From The Guardian:
“Nought may endure but Mutability,” wrote Shelley, joining an imposing line of English poets to have tackled this theme of perpetual change, including Spenser, Shakespeare, Marvell and Wordsworth. Jo Shapcott's new collection – her first in 12 years, barring the Rilke translations of Tender Taxes – meets the term and its history head-on, even going so far as to call itself Of Mutability, a nod towards the grammar of those predecessors as well as their preoccupations. The excellent title poem, a deceptively casual sonnet, acts as something of a tissue sample for most of the book's concerns, from the mutations of cells to the disruption of the seasons, in a voice as mutable as the phenomena it describes, speaking sympathetically in the year 2004 to those who “feel small among the numbers. Razor small”, and suspect the pavement might be about to open under their feet.

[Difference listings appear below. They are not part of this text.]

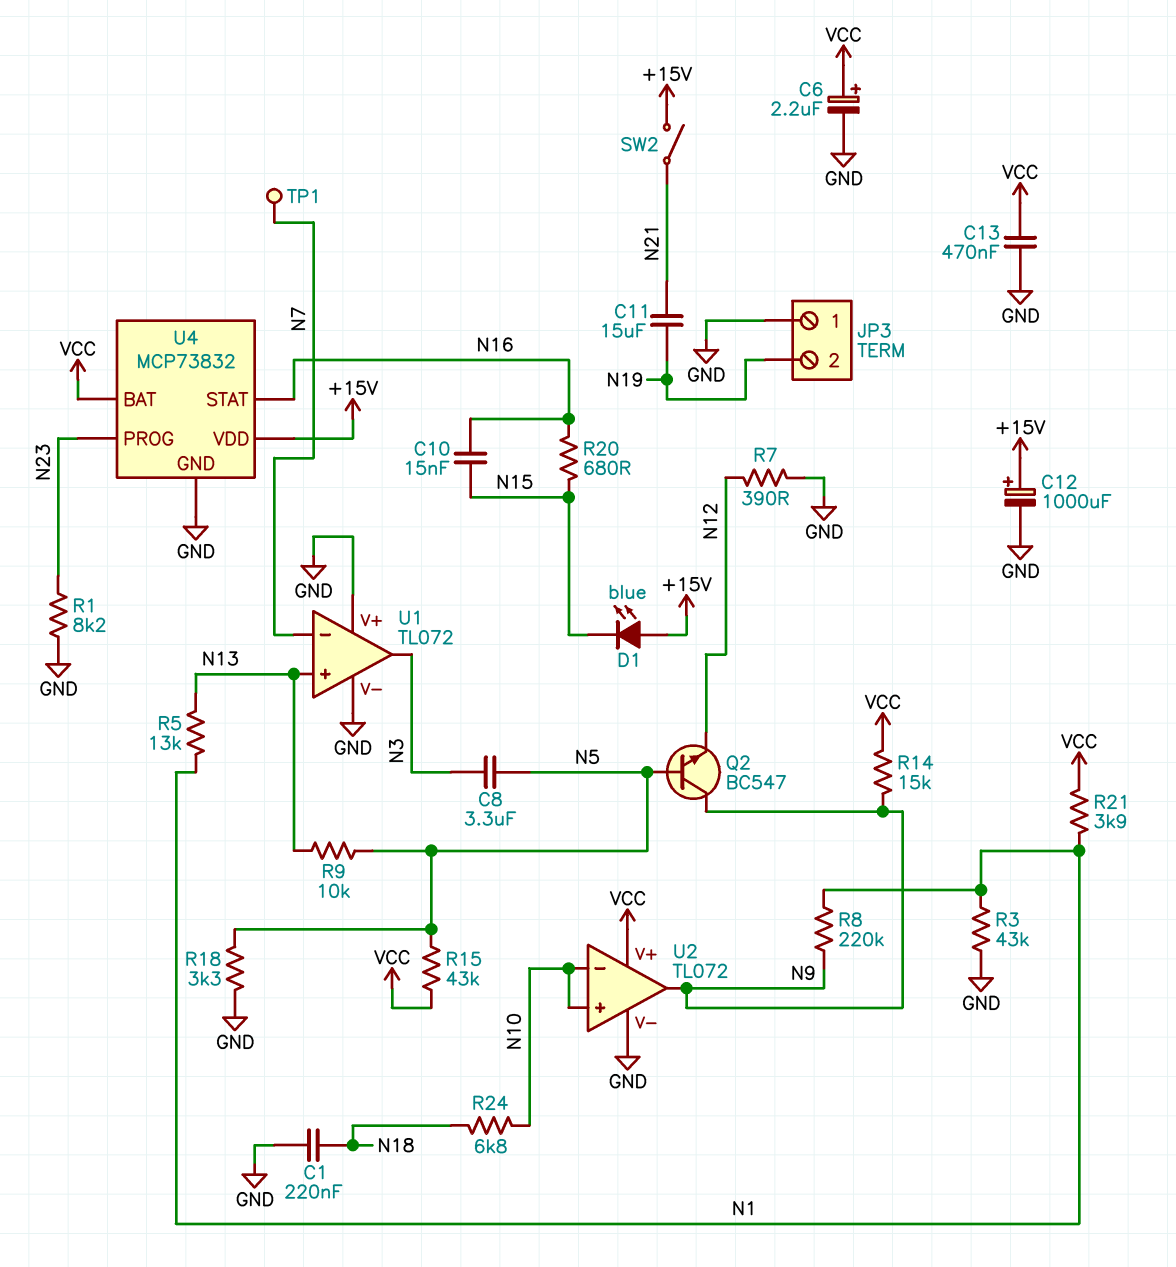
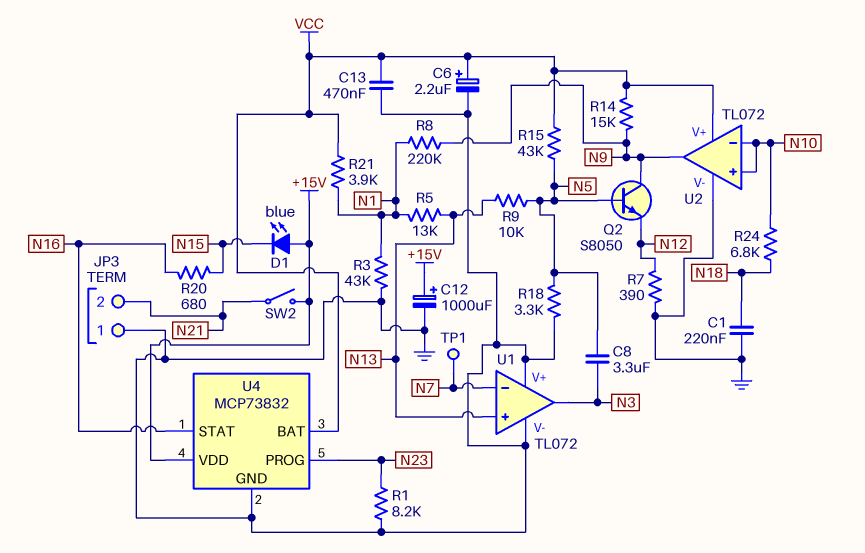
C10: 15nF (N15, N16) -> none
C11: 15uF (N19, N21) -> none
JP3 pin 2: N19 -> N21
Q2: NPN BC547 (B N5, C N9, E N12) -> NPN S8050 (B N5, C N9, E N12)

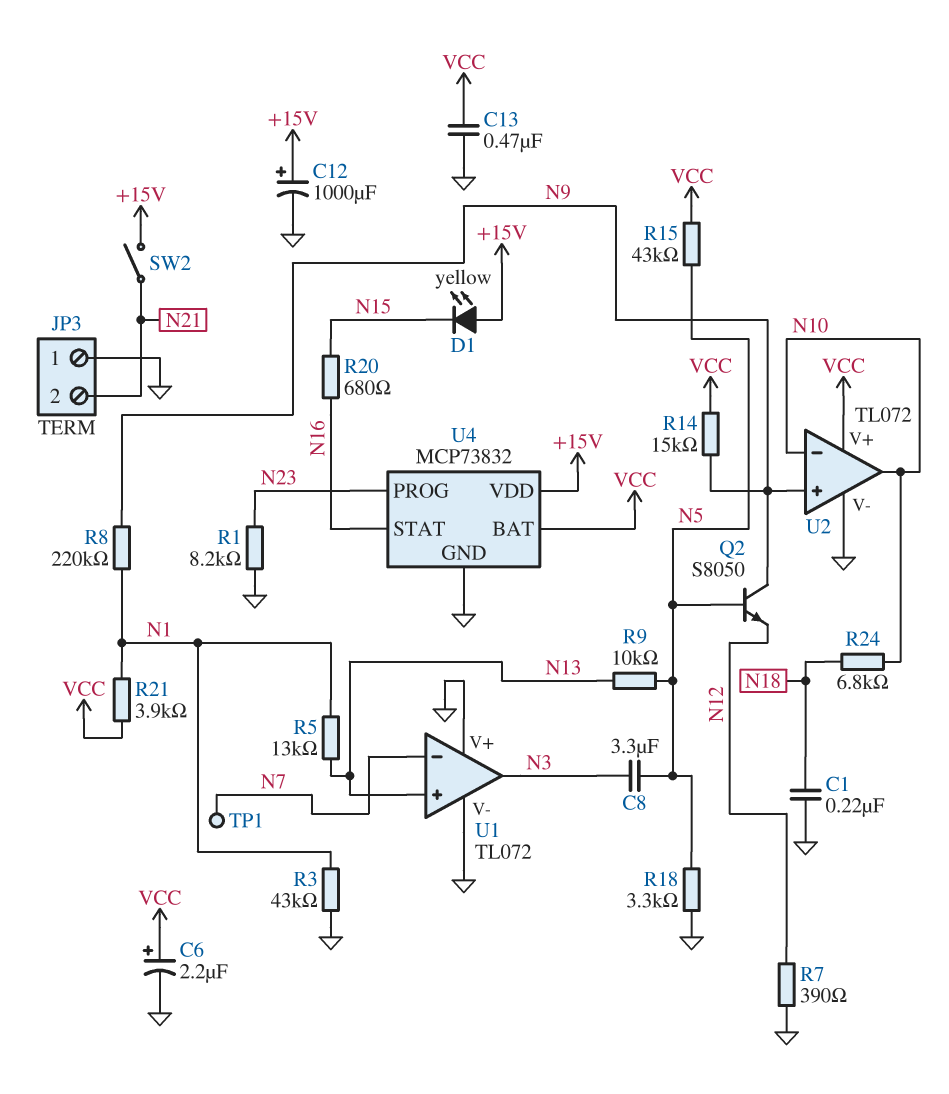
D1: LED blue (A +15V, K N15) -> LED yellow (A +15V, K N15)
U2 pin in+: N10 -> N9
U2 pin out: N9 -> N10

Curiously, many of the poems seem more interested in equilibrium than mutability: those moments when opposing forces of change match or negate one another. Bubbles and droplets, which depend upon a perfect balance between internal and external air pressure to maintain their surface tension, bear much of the emblematic weight, appearing literally in a fountain or a stream of piss, or as metaphors for physical experience: “My body's / a drop of water”, “the soap film is my skin”. Even the poems themselves can feel like bubbles – formal, delicate, trembling with immediacy – and it seems that Shapcott craves the clarity or guilelessness these metaphors permit: “I breathe in and become everything I see”.